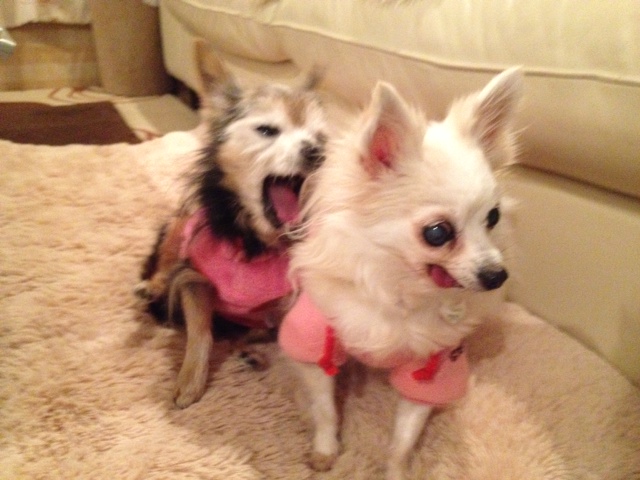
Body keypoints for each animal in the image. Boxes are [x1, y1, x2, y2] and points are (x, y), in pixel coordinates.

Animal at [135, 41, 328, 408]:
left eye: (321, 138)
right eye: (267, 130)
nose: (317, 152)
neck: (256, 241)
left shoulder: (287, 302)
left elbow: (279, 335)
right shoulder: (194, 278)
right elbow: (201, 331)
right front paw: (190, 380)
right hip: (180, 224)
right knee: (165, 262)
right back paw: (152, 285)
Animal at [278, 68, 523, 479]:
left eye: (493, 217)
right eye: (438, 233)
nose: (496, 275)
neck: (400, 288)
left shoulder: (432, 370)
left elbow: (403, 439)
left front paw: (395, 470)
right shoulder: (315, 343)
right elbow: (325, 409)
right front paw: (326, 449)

- - - - -

** Required action **
Exact copies of the entries above are needed, with every picture removed.

** Output of the exercise **
Body keypoints for each animal in the image. Boxes are [x1, y1, x2, y2] and points are (x, y), in pixel coordinates.

Animal at [135, 41, 328, 408]:
left eye: (321, 138)
right eye: (267, 130)
nose: (317, 152)
neck: (256, 241)
left shoulder: (287, 302)
left elbow: (279, 335)
right shoulder: (194, 278)
right elbow: (201, 331)
right front paw: (190, 380)
right hip: (180, 224)
right knee: (165, 262)
right back paw: (152, 285)
Animal at [278, 68, 523, 479]:
left eye: (493, 217)
right eye: (438, 233)
nose: (496, 275)
neck: (400, 288)
left shoulder: (432, 370)
left elbow: (403, 439)
left front paw: (395, 470)
right shoulder: (315, 343)
right elbow: (325, 409)
right front paw: (326, 449)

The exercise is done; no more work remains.